Ebola is spread by direct contact with someone sick with the virus. That means people on the patient’s flight are not thought to be at risk, as he did not begin to show symptoms until several days after arriving in the United States, Frieden said.

He spoke about what’s being done at airports to help stop the spread of the disease.

“One of the things that CDC has done in Liberia, Sierra Leone, Guinea and Lagos, is to work with the airports’ authority so 100% of the individuals getting on planes are screened for fever,” the director said. “And if they have a fever, they are pulled out of the line, assessed for Ebola and don’t fly unless Ebola is ruled out.”

He added, however: “As long as there continue to be cases in West Africa, the reality is that patients travel, individuals travel, and, as appears to have happened in this case, individuals may travel before they have any symptoms.”

Frieden declined to answer whether the patient is a U.S. citizen, saying just that he was in Texas to visit family.

He also declined to say, clearly, whether the patient is a man, although he referred to the person as “he” on multiple occasions.

A number of other Americans have been diagnosed with the disease in West Africa and then brought to the United States for treatment.

The Ebola outbreak has been centered in the West African countries of Guinea, Sierra Leone and Liberia, though there have been concerns about international air travel and other factors — including the fact the symptoms might not appear until two to 21 days after one is infected — may contribute to its spread.

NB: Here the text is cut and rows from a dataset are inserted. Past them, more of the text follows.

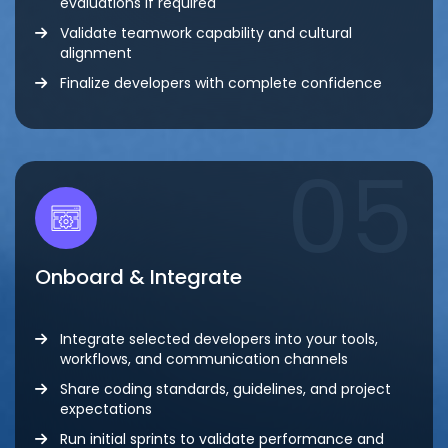
evaluations if required
Validate teamwork capability and cultural
alignment
Finalize developers with complete confidence
05
Onboard & Integrate
Integrate selected developers into your tools,
workflows, and communication channels
Share coding standards, guidelines, and project
expectations
Run initial sprints to validate performance and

More than 3,000 people in West Africa have died after being infected with Ebola, according to a World Health Organization report from last week. The same report stated that there had been 6,553 cases of the virus overall, though the number is suspected to be much higher, given difficulties in tracking and reporting the disease.

“I have no doubt that we’ll stop this in its tracks in the U.S. But I also have no doubt that as long as the outbreak continues in Africa, we need to be on our guard,” said Frieden.